(INFORMATION)
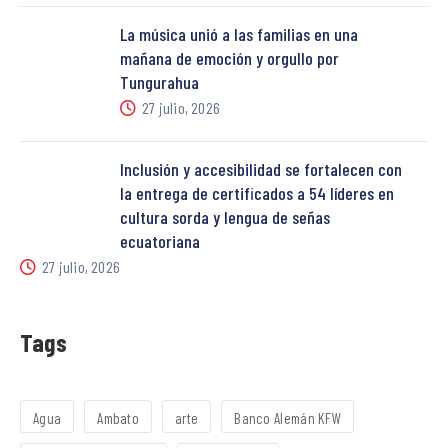
La música unió a las familias en una
mañana de emoción y orgullo por
Tungurahua
27 julio, 2026
Inclusión y accesibilidad se fortalecen con
la entrega de certificados a 54 líderes en
cultura sorda y lengua de señas
ecuatoriana
27 julio, 2026
Tags
Agua
Ambato
arte
Banco Alemán KFW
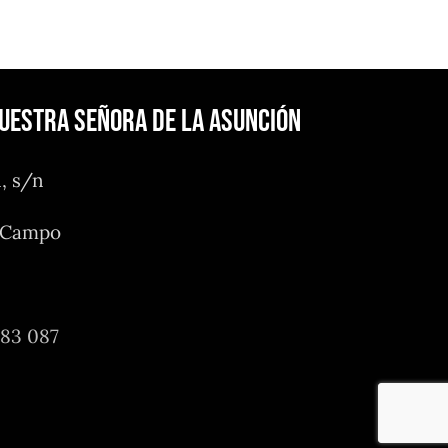
Nuestra Señora de la Asunción
n, s/n
l Campo
483 087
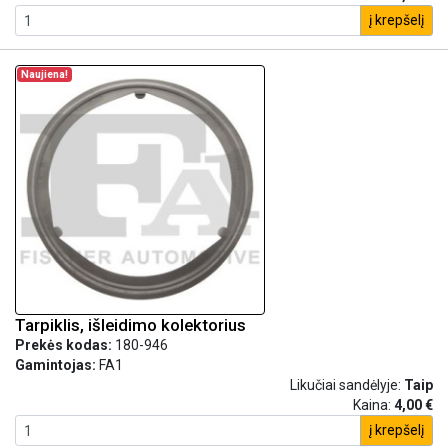
į krepšelį
Naujiena!
Tarpiklis, išleidimo kolektorius
Prekės kodas:
180-946
Gamintojas:
FA1
Likučiai sandėlyje:
Taip
Kaina:
4,00 €
į krepšelį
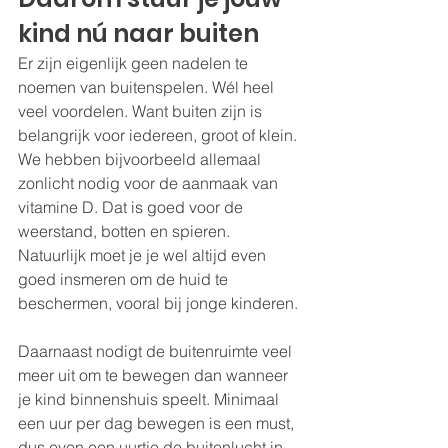
kind nú naar buiten
Er zijn eigenlijk geen nadelen te 
noemen van buitenspelen. Wél heel 
veel voordelen. Want buiten zijn is 
belangrijk voor iedereen, groot of klein. 
We hebben bijvoorbeeld allemaal 
zonlicht nodig voor de aanmaak van 
vitamine D. Dat is goed voor de 
weerstand, botten en spieren. 
Natuurlijk moet je je wel altijd even 
goed insmeren om de huid te 
beschermen, vooral bij jonge kinderen.
Daarnaast nodigt de buitenruimte veel 
meer uit om te bewegen dan wanneer 
je kind binnenshuis speelt. Minimaal 
een uur per dag bewegen is een must, 
dus even een uurtje de buitenlucht in 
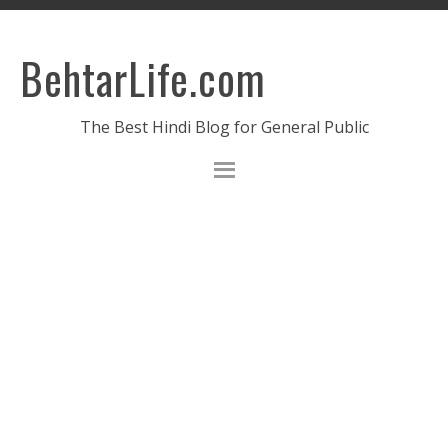
BehtarLife.com
The Best Hindi Blog for General Public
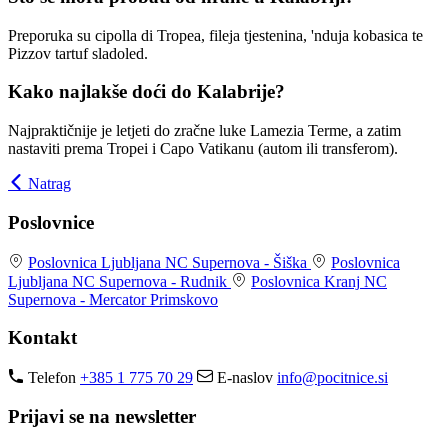
Preporuka su cipolla di Tropea, fileja tjestenina, 'nduja kobasica te
Pizzov tartuf sladoled.
Kako najlakše doći do Kalabrije?
Najpraktičnije je letjeti do zračne luke Lamezia Terme, a zatim
nastaviti prema Tropei i Capo Vatikanu (autom ili transferom).
Natrag
Poslovnice
Poslovnica Ljubljana
NC Supernova - Šiška
Poslovnica
Ljubljana
NC Supernova - Rudnik
Poslovnica Kranj
NC
Supernova - Mercator Primskovo
Kontakt
Telefon
+385 1 775 70 29
E-naslov
info@pocitnice.si
Prijavi se na newsletter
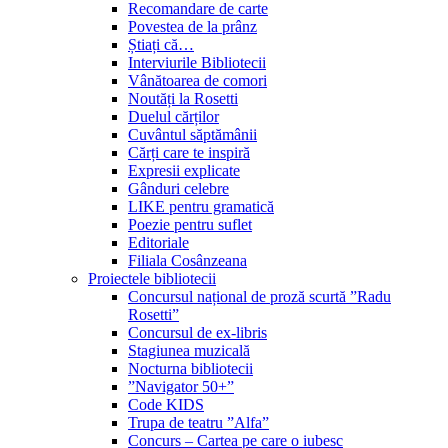
Recomandare de carte
Povestea de la prânz
Știați că…
Interviurile Bibliotecii
Vânătoarea de comori
Noutăți la Rosetti
Duelul cărților
Cuvântul săptămânii
Cărți care te inspiră
Expresii explicate
Gânduri celebre
LIKE pentru gramatică
Poezie pentru suflet
Editoriale
Filiala Cosânzeana
Proiectele bibliotecii
Concursul național de proză scurtă ”Radu
Rosetti”
Concursul de ex-libris
Stagiunea muzicală
Nocturna bibliotecii
”Navigator 50+”
Code KIDS
Trupa de teatru ”Alfa”
Concurs – Cartea pe care o iubesc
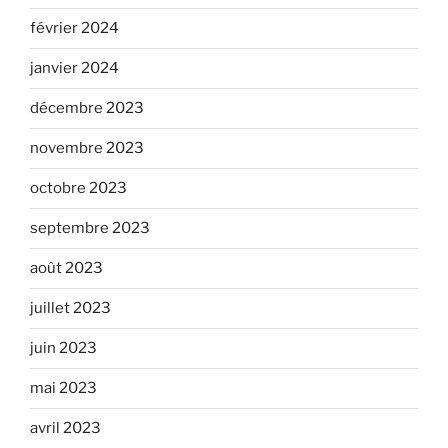
février 2024
janvier 2024
décembre 2023
novembre 2023
octobre 2023
septembre 2023
août 2023
juillet 2023
juin 2023
mai 2023
avril 2023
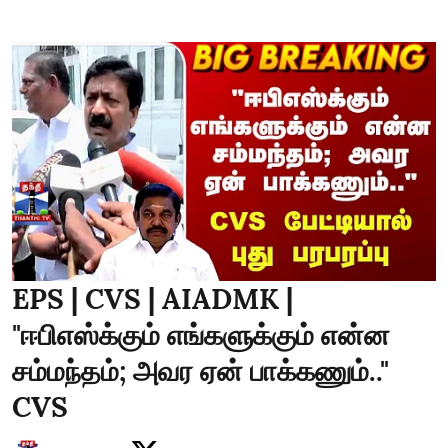
EPS | CVS | AIADMK |
"ஈபிஎஸ்க்கும் எங்களுக்கும் என்ன
சம்மந்தம்; அவர ஏன் பாக்கணும்.."
CVS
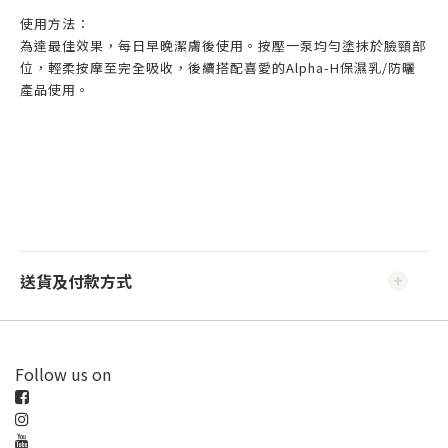
使用方法：
為達最佳效果，每日早晚潔膚後使用。按壓一泵均勻塗抹於臉頸部
位，輕柔按摩至完全吸收，後續搭配喜愛的Alpha-H保濕乳/防曬
產品使用。
送貨及付款方式
Follow us on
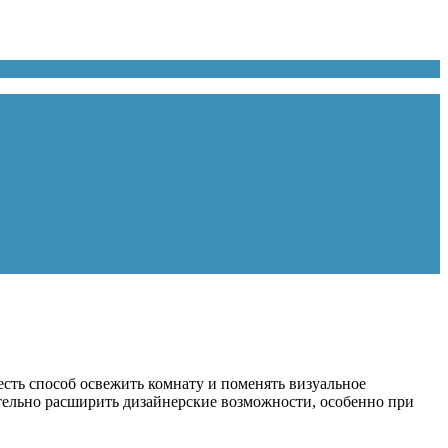
есть способ освежить комнату и поменять визуальное
ительно расширить дизайнерские возможности, особенно при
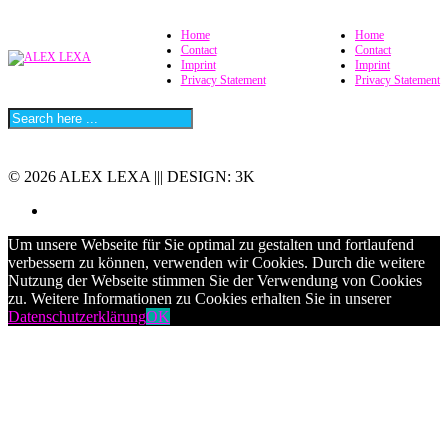
Home
Home
Contact
Contact
Imprint
Imprint
Privacy Statement
Privacy Statement
© 2026 ALEX LEXA ||| DESIGN: 3K
Um unsere Webseite für Sie optimal zu gestalten und fortlaufend
verbessern zu können, verwenden wir Cookies. Durch die weitere
Nutzung der Webseite stimmen Sie der Verwendung von Cookies
zu. Weitere Informationen zu Cookies erhalten Sie in unserer
Datenschutzerklärung
OK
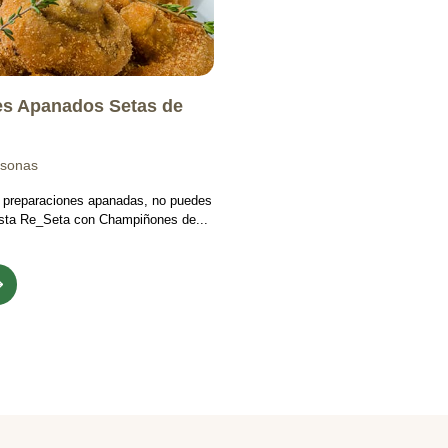
s Apanados Setas de
rsonas
s preparaciones apanadas, no puedes
 esta Re_Seta con Champiñones de...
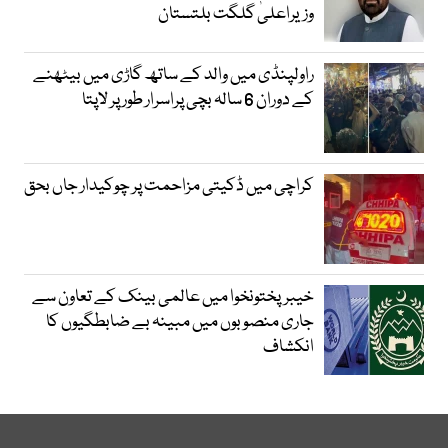
وزیراعلیٰ گلگت بلتستان
راولپنڈی میں والد کے ساتھ گاڑی میں بیٹھنے
کے دوران 6 سالہ بچی پراسرار طور پر لاپتا
کراچی میں ڈکیتی مزاحمت پر چوکیدار جاں بحق
خیبرپختونخوا میں عالمی بینک کے تعاون سے
جاری منصوبوں میں مبینہ بے ضابطگیوں کا
انکشاف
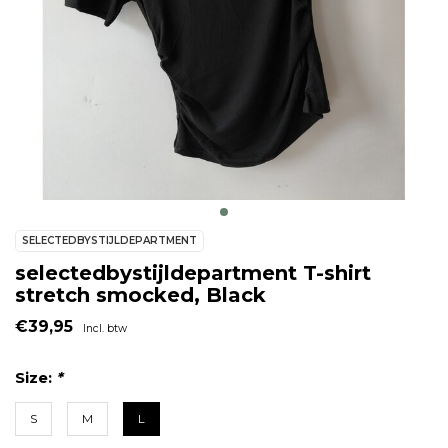
SELECTEDBYSTIJLDEPARTMENT
selectedbystijldepartment T-shirt
stretch smocked, Black
€39,95
Incl. btw
Size:
*
S
M
L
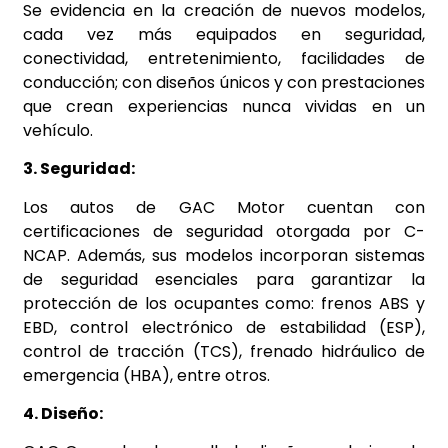
Se evidencia en la creación de nuevos modelos,
cada vez más equipados en seguridad,
conectividad, entretenimiento, facilidades de
conducción; con diseños únicos y con prestaciones
que crean experiencias nunca vividas en un
vehículo.
3. Seguridad:
Los autos de GAC Motor cuentan con
certificaciones de seguridad otorgada por C-
NCAP. Además, sus modelos incorporan sistemas
de seguridad esenciales para garantizar la
protección de los ocupantes como: frenos ABS y
EBD, control electrónico de estabilidad (ESP),
control de tracción (TCS), frenado hidráulico de
emergencia (HBA), entre otros.
4. Diseño:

(WHAT TO PRODUCE) Return the records exactly. Don't carry the pictures over.

(RESPONSE FOR THIS EXERCISE)
La música unió a las familias en una
mañana de emoción y orgullo por
Tungurahua
27 julio, 2026
Inclusión y accesibilidad se fortalecen con
la entrega de certificados a 54 líderes en
cultura sorda y lengua de señas
ecuatoriana
27 julio, 2026
Tags
Agua
Ambato
arte
Banco Alemán KFW
Nuestra Señora de la Asunción
n, s/n
l Campo
483 087
į krepšelį
Naujiena!
Tarpiklis, išleidimo kolektorius
Prekės kodas:
180-946
Gamintojas:
FA1
Likučiai sandėlyje:
Taip
Kaina:
4,00 €
į krepšelį
kind nú naar buiten
Er zijn eigenlijk geen nadelen te 
noemen van buitenspelen. Wél heel 
veel voordelen. Want buiten zijn is 
belangrijk voor iedereen, groot of klein. 
We hebben bijvoorbeeld allemaal 
zonlicht nodig voor de aanmaak van 
vitamine D. Dat is goed voor de 
weerstand, botten en spieren. 
Natuurlijk moet je je wel altijd even 
goed insmeren om de huid te 
beschermen, vooral bij jonge kinderen.
Daarnaast nodigt de buitenruimte veel 
meer uit om te bewegen dan wanneer 
je kind binnenshuis speelt. Minimaal 
een uur per dag bewegen is een must, 
dus even een uurtje de buitenlucht in 
BehtarLife.com
The Best Hindi Blog for General Public
Preporuka su cipolla di Tropea, fileja tjestenina, 'nduja kobasica te
Pizzov tartuf sladoled.
Kako najlakše doći do Kalabrije?
Najpraktičnije je letjeti do zračne luke Lamezia Terme, a zatim
nastaviti prema Tropei i Capo Vatikanu (autom ili transferom).
Natrag
Poslovnice
Poslovnica Ljubljana
NC Supernova - Šiška
Poslovnica
Ljubljana
NC Supernova - Rudnik
Poslovnica Kranj
NC
Supernova - Mercator Primskovo
Kontakt
Telefon
+385 1 775 70 29
E-naslov
info@pocitnice.si
Prijavi se na newsletter
Recomandare de carte
Povestea de la prânz
Știați că…
Interviurile Bibliotecii
Vânătoarea de comori
Noutăți la Rosetti
Duelul cărților
Cuvântul săptămânii
Cărți care te inspiră
Expresii explicate
Gânduri celebre
LIKE pentru gramatică
Poezie pentru suflet
Editoriale
Filiala Cosânzeana
Proiectele bibliotecii
Concursul național de proză scurtă ”Radu
Rosetti”
Concursul de ex-libris
Stagiunea muzicală
Nocturna bibliotecii
”Navigator 50+”
Code KIDS
Trupa de teatru ”Alfa”
Concurs – Cartea pe care o iubesc
février 2024
janvier 2024
décembre 2023
novembre 2023
octobre 2023
septembre 2023
août 2023
juillet 2023
juin 2023
mai 2023
avril 2023
EPS | CVS | AIADMK |
"ஈபிஎஸ்க்கும் எங்களுக்கும் என்ன
சம்மந்தம்; அவர ஏன் பாக்கணும்.."
CVS
使用方法：
為達最佳效果，每日早晚潔膚後使用。按壓一泵均勻塗抹於臉頸部
位，輕柔按摩至完全吸收，後續搭配喜愛的Alpha-H保濕乳/防曬
產品使用。
送貨及付款方式
Follow us on
есть способ освежить комнату и поменять визуальное
ительно расширить дизайнерские возможности, особенно при
Home
Home
Contact
Contact
Imprint
Imprint
Privacy Statement
Privacy Statement
© 2026 ALEX LEXA ||| DESIGN: 3K
Um unsere Webseite für Sie optimal zu gestalten und fortlaufend
verbessern zu können, verwenden wir Cookies. Durch die weitere
Nutzung der Webseite stimmen Sie der Verwendung von Cookies
zu. Weitere Informationen zu Cookies erhalten Sie in unserer
Datenschutzerklärung
OK
s Apanados Setas de
rsonas
s preparaciones apanadas, no puedes
 esta Re_Seta con Champiñones de...
وزیراعلیٰ گلگت بلتستان
راولپنڈی میں والد کے ساتھ گاڑی میں بیٹھنے
کے دوران 6 سالہ بچی پراسرار طور پر لاپتا
کراچی میں ڈکیتی مزاحمت پر چوکیدار جاں بحق
خیبرپختونخوا میں عالمی بینک کے تعاون سے
جاری منصوبوں میں مبینہ بے ضابطگیوں کا
انکشاف
SELECTEDBYSTIJLDEPARTMENT
selectedbystijldepartment T-shirt
stretch smocked, Black
€39,95
Incl. btw
Size:
*
S
M
L
Se evidencia en la creación de nuevos modelos,
cada vez más equipados en seguridad,
conectividad, entretenimiento, facilidades de
conducción; con diseños únicos y con prestaciones
que crean experiencias nunca vividas en un
vehículo.
3. Seguridad:
Los autos de GAC Motor cuentan con
certificaciones de seguridad otorgada por C-
NCAP. Además, sus modelos incorporan sistemas
de seguridad esenciales para garantizar la
protección de los ocupantes como: frenos ABS y
EBD, control electrónico de estabilidad (ESP),
control de tracción (TCS), frenado hidráulico de
emergencia (HBA), entre otros.
4. Diseño:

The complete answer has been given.